What does it mean for a data structure to be "intrusive"?

Rudiger picture Rudiger · Feb 15, 2011 · Viewed 16.6k times · Source

I've seen the term intrusive used to describe data structures like lists and stacks, but what does it mean?

Can you give a code example of an intrusive data structure, and how it differs from a non-intrusive one?

Also, why make it intrusive (or, non-intrusive)? What are the benefits? What are the disadvantages?

Answer

Lasse V. Karlsen picture Lasse V. Karlsen · Feb 15, 2011

An intrusive data structure is one that requires help from the elements it intends to store in order to store them.

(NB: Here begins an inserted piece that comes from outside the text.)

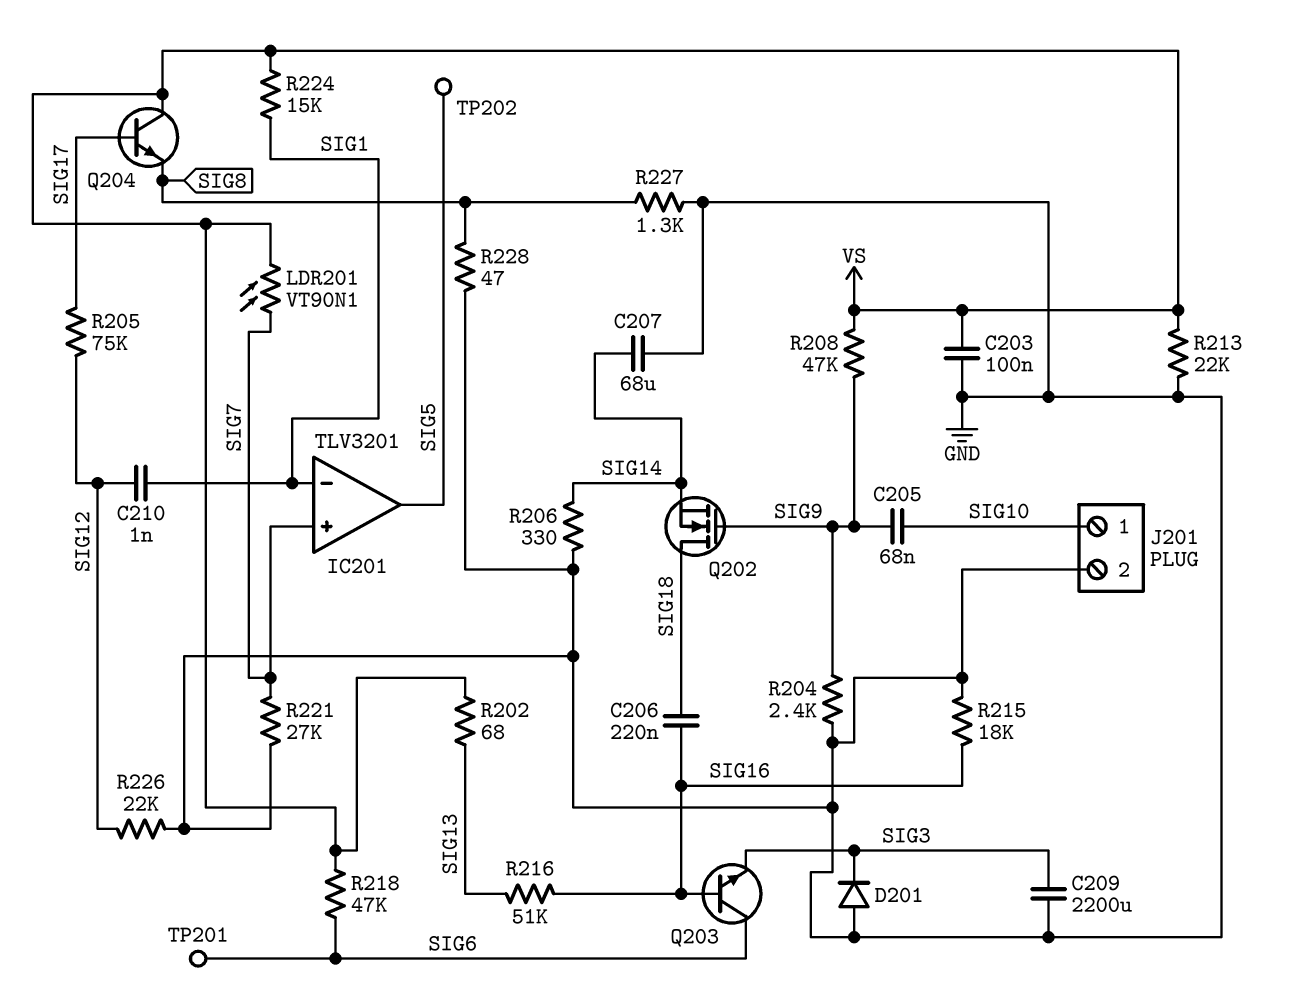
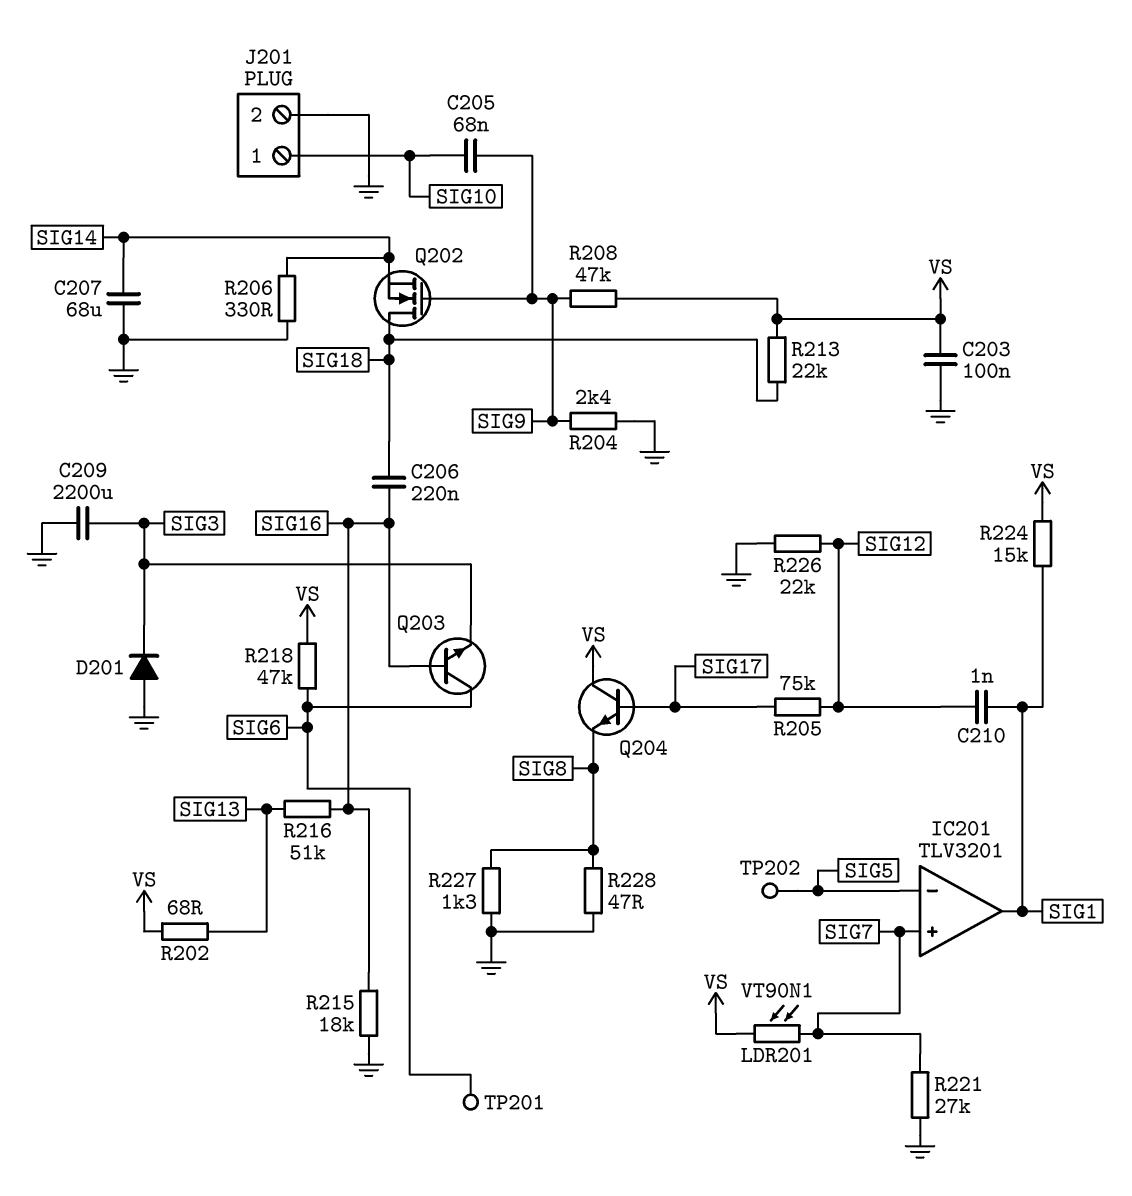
IC201 pin in-: SIG1 -> SIG5
IC201 pin out: SIG5 -> SIG1
R213: 22k (GND, VS) -> 22k (SIG18, VS)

Let me reword that. When you put something into that data structure, that "something" becomes aware of the fact that it is in that data structure, in some way. Adding the element to the data structure changes the element.

For instance, you can build a non-intrusive binary tree, where each node have a reference to the left and right sub-trees, and a reference to the element value of that node.

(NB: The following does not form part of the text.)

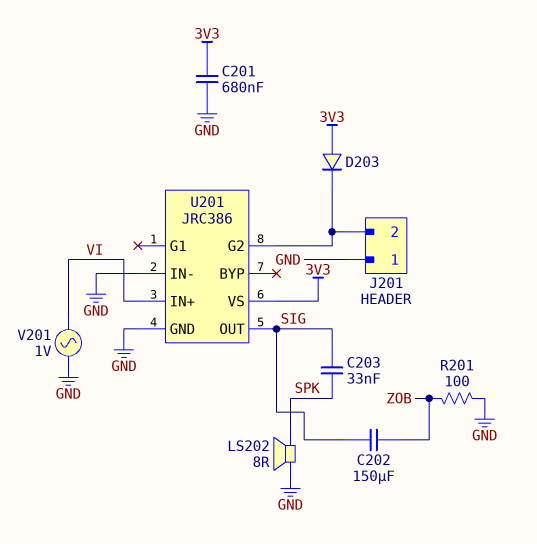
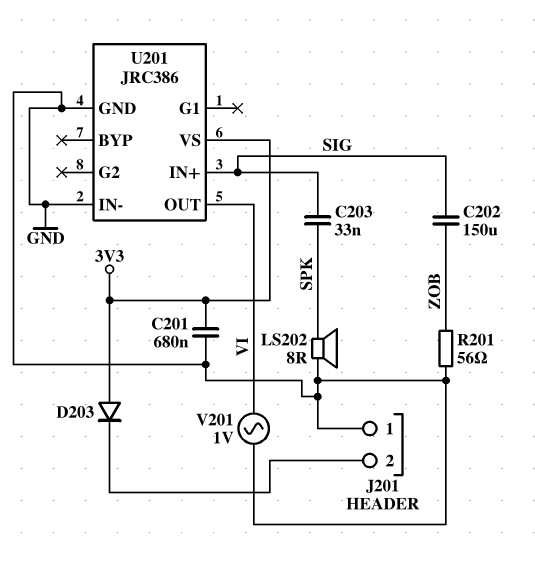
R201: 100 (GND, ZOB) -> 56 (GND, ZOB)
U201 pin G2: J201/2 -> none
U201 pin IN+: VI -> SIG
U201 pin OUT: SIG -> VI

Or, you can build an intrusive one where the references to those sub-trees are embedded into the value itself.

An example of an intrusive data structure would be an ordered list of elements that are mutable. If the element changes, the list needs to be reordered, so the list object has to intrude on the privacy of the elements in order to get their cooperation. ie. the element has to know about the list it is in, and inform it of changes.

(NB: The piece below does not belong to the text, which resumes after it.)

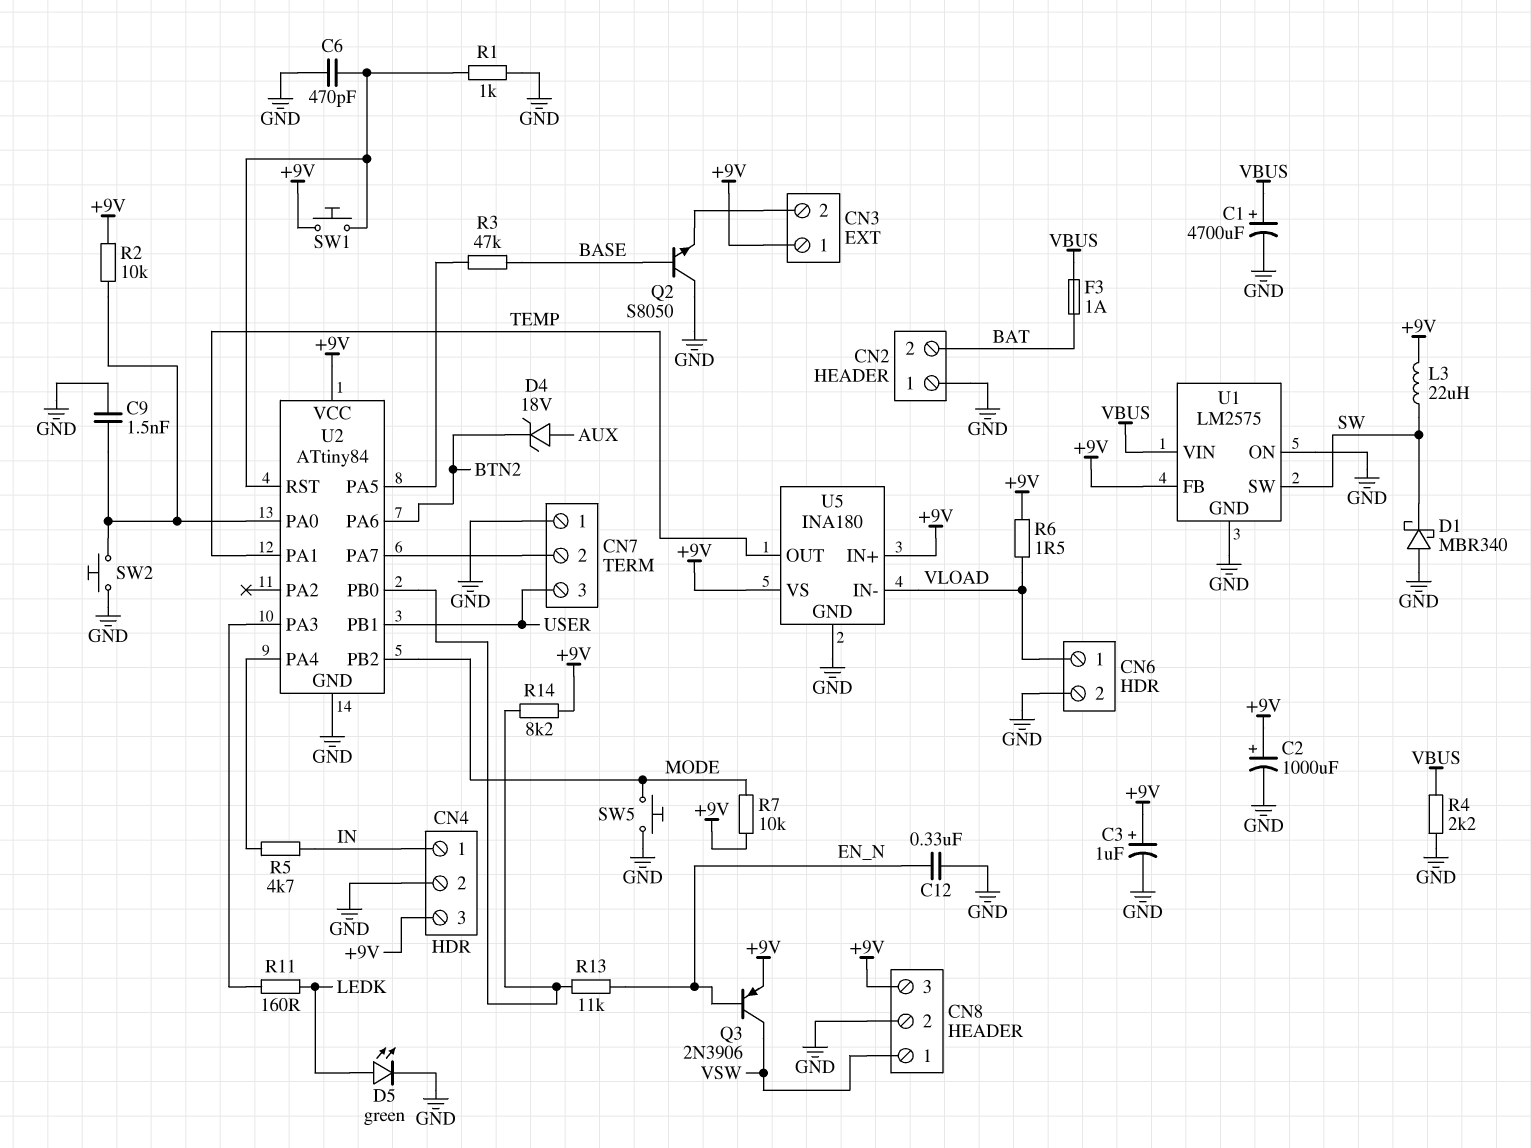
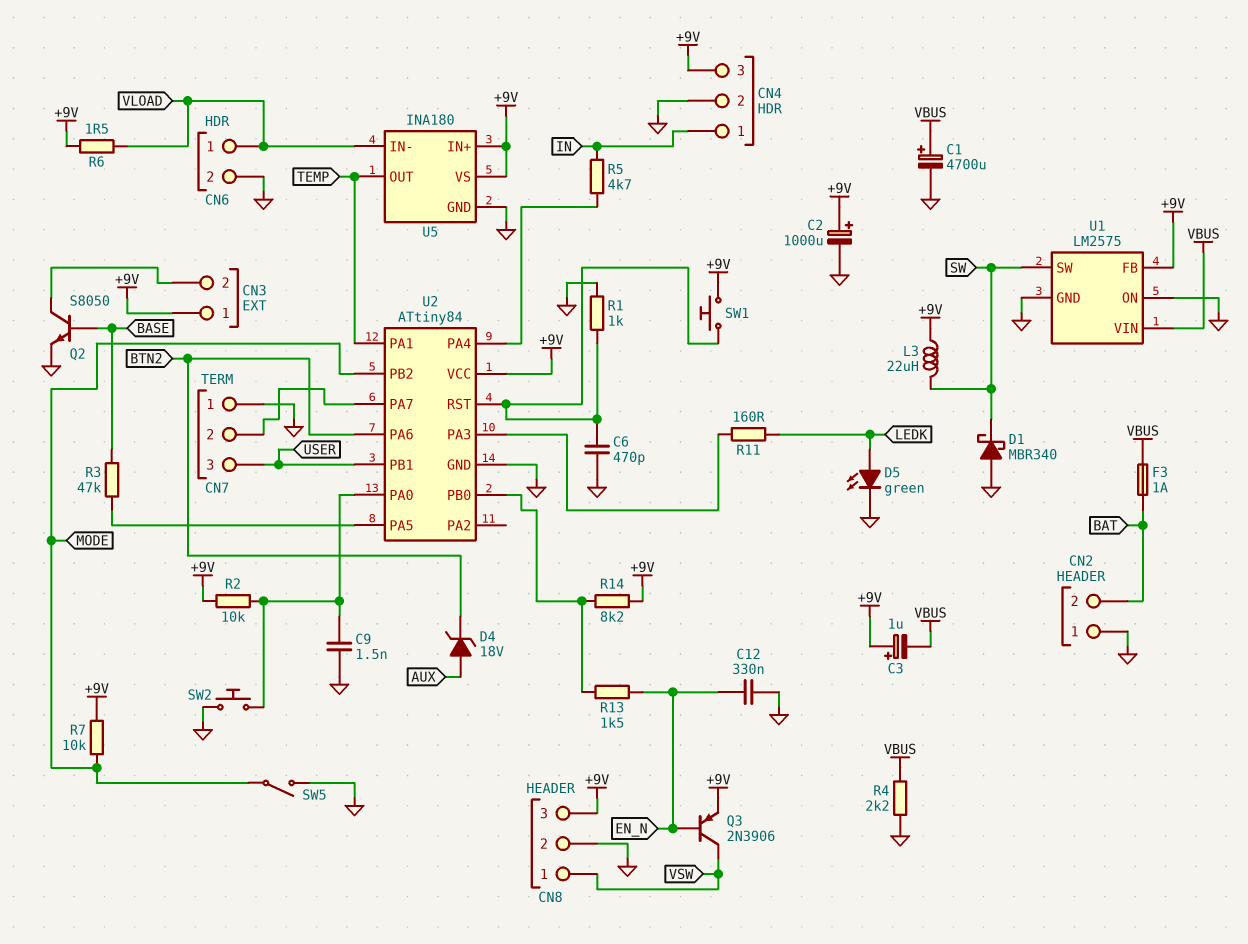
C3: 1uF (plus +9V, minus GND) -> 1uF (plus +9V, minus VBUS)
Q2: NPN S8050 (B BASE, C GND, E CN3/2) -> NPN S8050 (B BASE, C CN3/2, E GND)
R13: 11k (EN_N, U2/PB0) -> 1.5k (EN_N, U2/PB0)
SW5: button (GND, MODE) -> switch (GND, MODE)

ORM-systems usually revolve around intrusive data structures, to minimize iteration over large lists of objects. For instance, if you retrieve a list of all the employees in the database, then change the name of one of them, and want to save it back to the database, the intrusive list of employees would be told when the employee object changed because that object knows which list it is in.

A non-intrusive list would not be told, and would have to figure out what changed and how it changed by itself.